Being a "proper" restaurant means a superior wine offer, both in stock and service. The wine list is wonderful but even better is having the confidence to ask a sommelier to choose glasses without being reamed. Rarely have I felt less vulnerable at the hands of a wine waiter. And while I've heard niggles about general service and portion sizes, they might be put down to teething issues.
Dessert simply reinforces the message, maintaining a theme of classic flavour combinations. The pick is "toffee apple": a lump of surprisingly intense confit apple in a gossamer-thin toffee shell with a scrape (not a smear!) of black olive-infused caramel, a dollop of cider jelly and a spiced bread wafer topped with vanillawhipped Richard Thomas fromage blanc, sprinkled with praline. A sandwich of vanilla parfait and chocolate sponge, crumbed with cake and hazelnut praline and served with mousse-like chocolate ice-cream and a salted caramel sauce, is also surprisingly memorable.

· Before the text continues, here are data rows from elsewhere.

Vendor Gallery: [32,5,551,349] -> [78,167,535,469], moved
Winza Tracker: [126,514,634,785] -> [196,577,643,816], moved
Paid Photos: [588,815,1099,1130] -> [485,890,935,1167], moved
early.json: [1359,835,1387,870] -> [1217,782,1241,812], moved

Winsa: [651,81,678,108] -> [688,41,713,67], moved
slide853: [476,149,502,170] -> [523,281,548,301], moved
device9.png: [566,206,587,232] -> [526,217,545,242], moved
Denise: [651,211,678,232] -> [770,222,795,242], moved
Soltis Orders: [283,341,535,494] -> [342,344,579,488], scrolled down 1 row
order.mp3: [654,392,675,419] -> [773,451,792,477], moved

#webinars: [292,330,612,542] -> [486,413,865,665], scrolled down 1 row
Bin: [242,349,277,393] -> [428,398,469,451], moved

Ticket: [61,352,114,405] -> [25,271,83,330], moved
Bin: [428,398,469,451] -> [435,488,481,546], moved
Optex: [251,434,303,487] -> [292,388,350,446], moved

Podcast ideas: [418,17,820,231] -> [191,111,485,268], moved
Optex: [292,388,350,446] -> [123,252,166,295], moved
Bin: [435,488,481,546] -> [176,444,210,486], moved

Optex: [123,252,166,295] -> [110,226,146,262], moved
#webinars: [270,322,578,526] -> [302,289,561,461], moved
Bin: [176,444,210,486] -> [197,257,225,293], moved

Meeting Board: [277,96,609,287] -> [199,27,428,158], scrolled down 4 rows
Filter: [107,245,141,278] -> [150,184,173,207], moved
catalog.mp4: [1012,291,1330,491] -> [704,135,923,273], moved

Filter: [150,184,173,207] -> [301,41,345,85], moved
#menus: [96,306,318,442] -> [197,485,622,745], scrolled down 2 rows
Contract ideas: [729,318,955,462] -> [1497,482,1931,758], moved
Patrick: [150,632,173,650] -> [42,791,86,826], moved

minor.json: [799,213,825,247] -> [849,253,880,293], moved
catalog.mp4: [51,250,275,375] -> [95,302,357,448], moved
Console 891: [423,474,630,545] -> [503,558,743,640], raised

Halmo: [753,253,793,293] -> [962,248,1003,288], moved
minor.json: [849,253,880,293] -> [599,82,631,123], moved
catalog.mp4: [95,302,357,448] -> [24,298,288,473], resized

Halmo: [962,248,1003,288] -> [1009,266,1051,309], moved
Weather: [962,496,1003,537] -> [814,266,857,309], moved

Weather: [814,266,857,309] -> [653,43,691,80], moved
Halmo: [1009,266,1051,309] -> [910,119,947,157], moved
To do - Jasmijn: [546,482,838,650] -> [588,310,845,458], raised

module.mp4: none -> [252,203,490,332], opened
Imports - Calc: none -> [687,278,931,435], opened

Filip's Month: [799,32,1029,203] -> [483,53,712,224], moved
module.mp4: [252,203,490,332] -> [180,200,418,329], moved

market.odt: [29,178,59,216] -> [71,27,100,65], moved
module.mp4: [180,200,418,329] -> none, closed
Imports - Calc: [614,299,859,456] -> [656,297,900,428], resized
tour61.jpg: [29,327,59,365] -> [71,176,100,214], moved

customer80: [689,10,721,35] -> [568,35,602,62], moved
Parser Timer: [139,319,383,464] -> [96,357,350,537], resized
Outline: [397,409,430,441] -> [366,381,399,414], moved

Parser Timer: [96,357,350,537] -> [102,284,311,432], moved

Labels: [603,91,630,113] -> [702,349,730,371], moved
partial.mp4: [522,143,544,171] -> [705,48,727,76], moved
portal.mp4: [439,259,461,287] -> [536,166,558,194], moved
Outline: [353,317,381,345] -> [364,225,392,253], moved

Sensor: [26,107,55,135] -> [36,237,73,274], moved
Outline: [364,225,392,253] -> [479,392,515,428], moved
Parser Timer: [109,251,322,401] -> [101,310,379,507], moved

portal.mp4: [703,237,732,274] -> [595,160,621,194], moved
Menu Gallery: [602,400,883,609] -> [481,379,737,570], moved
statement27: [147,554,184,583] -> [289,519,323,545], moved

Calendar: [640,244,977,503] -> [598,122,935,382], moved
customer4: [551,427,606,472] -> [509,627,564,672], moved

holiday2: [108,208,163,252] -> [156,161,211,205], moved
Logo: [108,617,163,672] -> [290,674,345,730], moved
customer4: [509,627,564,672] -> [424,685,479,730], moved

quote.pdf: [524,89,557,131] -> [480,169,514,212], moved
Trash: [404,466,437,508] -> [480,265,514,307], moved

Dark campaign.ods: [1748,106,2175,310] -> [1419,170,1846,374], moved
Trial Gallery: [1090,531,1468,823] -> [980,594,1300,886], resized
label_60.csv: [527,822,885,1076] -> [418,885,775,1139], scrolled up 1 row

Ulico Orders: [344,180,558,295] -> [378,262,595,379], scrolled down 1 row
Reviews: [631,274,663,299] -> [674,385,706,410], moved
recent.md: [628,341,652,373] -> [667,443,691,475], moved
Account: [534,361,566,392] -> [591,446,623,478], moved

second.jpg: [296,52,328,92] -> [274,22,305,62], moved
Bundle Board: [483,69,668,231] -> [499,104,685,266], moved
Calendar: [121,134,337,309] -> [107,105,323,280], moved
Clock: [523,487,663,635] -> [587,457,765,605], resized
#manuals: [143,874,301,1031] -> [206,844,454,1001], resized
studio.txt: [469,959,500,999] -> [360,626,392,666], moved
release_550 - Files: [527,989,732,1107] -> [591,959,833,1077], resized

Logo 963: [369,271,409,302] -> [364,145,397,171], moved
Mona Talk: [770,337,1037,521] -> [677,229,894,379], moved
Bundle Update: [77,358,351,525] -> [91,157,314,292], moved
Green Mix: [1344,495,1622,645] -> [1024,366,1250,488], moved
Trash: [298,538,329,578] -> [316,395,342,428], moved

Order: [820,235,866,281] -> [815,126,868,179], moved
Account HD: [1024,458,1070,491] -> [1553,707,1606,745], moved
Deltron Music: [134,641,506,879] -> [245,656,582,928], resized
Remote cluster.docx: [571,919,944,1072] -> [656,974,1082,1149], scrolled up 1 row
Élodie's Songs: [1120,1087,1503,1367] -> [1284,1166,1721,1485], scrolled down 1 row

Like all the food here, it's an expression of its creator and not some kind of foreign idea parading as local innovation. McConnell is a chef with an impressive ability to parlay his ideas beyond the kitchen and into the dining room. His restaurant mirrors his own attitude towards dining: serious, without taking itself so. And he's done that without leaving a single skid-mark. Young chefs, take note.